As for lighting, dimmer environments can help creativity and brighter rooms are better for analytical process.

Color can affect thinking styles

So what this means is that if your type of work is based on creating new ideas and supporting feelings of freedom, you should have lower lighting with a blue and green color scheme. For analytical and evaluative type of work, go with brighter lighting with red and similar colors.

It’s important to remember that all offices should have some access to natural light, in large or small amounts, or else fatigue and lack of focus can set in.

Office space and furniture

Curvy furniture is good for the workspace

Open office spaces have been the rage in the last few years or so and are steadily increasing, and there are many who love the idea.

On the other hand, some are claiming it significantly decreases productivity and probably will cause the apocalypse.

Which is right?

The benefits and disadvantages of both are real—open offices allow for better collaboration and teamwork, but with more noise and distractions. Closed offices provide for private conversation and closer specific relationships, but they can cause distance between colleagues.
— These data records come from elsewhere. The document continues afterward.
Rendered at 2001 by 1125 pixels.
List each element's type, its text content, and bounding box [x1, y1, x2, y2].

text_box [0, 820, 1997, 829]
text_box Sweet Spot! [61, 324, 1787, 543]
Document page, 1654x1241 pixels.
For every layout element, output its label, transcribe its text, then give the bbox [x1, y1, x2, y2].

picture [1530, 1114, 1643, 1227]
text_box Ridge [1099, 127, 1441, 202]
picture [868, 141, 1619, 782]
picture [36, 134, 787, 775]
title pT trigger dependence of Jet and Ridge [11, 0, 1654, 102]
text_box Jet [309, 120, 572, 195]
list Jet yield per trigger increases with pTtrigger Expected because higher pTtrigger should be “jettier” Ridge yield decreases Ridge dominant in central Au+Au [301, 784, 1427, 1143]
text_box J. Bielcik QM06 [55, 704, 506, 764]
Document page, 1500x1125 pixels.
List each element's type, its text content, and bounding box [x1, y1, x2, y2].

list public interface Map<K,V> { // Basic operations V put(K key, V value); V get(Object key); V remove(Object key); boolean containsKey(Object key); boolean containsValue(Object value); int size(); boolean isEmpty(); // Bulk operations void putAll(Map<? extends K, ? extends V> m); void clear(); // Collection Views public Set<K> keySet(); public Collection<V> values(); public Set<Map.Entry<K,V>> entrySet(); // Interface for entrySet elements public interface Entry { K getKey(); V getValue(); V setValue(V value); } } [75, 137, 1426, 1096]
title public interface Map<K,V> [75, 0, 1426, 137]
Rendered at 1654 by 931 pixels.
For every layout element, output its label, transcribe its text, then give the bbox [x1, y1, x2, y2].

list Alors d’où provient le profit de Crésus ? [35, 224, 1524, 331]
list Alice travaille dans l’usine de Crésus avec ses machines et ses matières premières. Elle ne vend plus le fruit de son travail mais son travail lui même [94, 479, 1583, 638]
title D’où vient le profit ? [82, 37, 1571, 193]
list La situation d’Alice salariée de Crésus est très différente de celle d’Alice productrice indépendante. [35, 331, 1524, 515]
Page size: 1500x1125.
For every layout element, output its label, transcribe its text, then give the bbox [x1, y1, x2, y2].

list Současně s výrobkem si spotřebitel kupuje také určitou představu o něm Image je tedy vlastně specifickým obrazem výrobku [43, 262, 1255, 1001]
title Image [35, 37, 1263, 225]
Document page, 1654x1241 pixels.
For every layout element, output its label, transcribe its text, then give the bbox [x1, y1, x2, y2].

For the best balance in your workspace, it’s best to have a combination of both.

Have an open space in a larger section where people can easily communicate with each other, but also have designated spaces—either private rooms or a variety of privacy furniture—that your employees can go to for high-focus tasks.

Speaking of furniture, it’s also better to have rounded, curvy furniture in your office: it provides positive emotions, which are better for creativity and productivity.

Many studies have shown that rounded furniture creates a more pleasing and inviting environment and boosts brain activity.

An example of furniture that is out of the ordinary and meets the other requirements listed above is shabby chic style furniture or French furniture, whichever you prefer. This often has ornate carvings and scrolls that can make you forget you’re even in an office.

One company we spotted, Homes Direct 365, has a wide selection of this kind of furniture (, and is definitely worth a browse if you want something unique.

Roundness shouldn’t just be applied to the furniture, but also to the way you arrange them. Sitting in straight lines with a blocky layout can lead to feelings of individuality and feeling robotic. Rounded or curvy layouts are more organic and can promote greater sociability amongst colleagues.

Of course, it’s important to not do everything absolutely curvy—a good balance is key here, and your eye should probably be the judge.

Employee input

Giving your employees input will boost love of their workspace

Although the physical aspects of your workspace are important, it’s also important to have a good emotional environment in the office.

This goes largely towards having an effective management style in general, but one of the ways to do this is by asking for employee input into creating their own workspace.

We’re not just talking about how they organize their own desks, but potentially how the entire office is planned.

If you’re moving into a new office, or just starting your business, go ahead and ask your employees for input on how the space should be organized.

Employees are also happy to help with just putting up pictures and bringing in plants. One study found that workers increased their productivity by 32% compared to the control group when those workers were able to just arrange as many photos and plants as they wanted.

It could even be as simple as employees choosing the type of coffee or decorating their walls as they wish.

The reason for this increase in productivity based on employee input is probably related to how connected the employees feel to the workspace—what kinds of emotions are being attached to the physical space.

If they feel they have input, they probably feel a bit closer to the area. The more freedom and involvement they have in the decision-making process, the more positive feelings they will have about the workspace.

So what you’re saying is…

You can help boost your business by changing just a few things about your workspace.

Some appropriate, natural lighting, the right colors and furniture, and having your employees help with the layout will help increase their mood and productivity and make your business a success.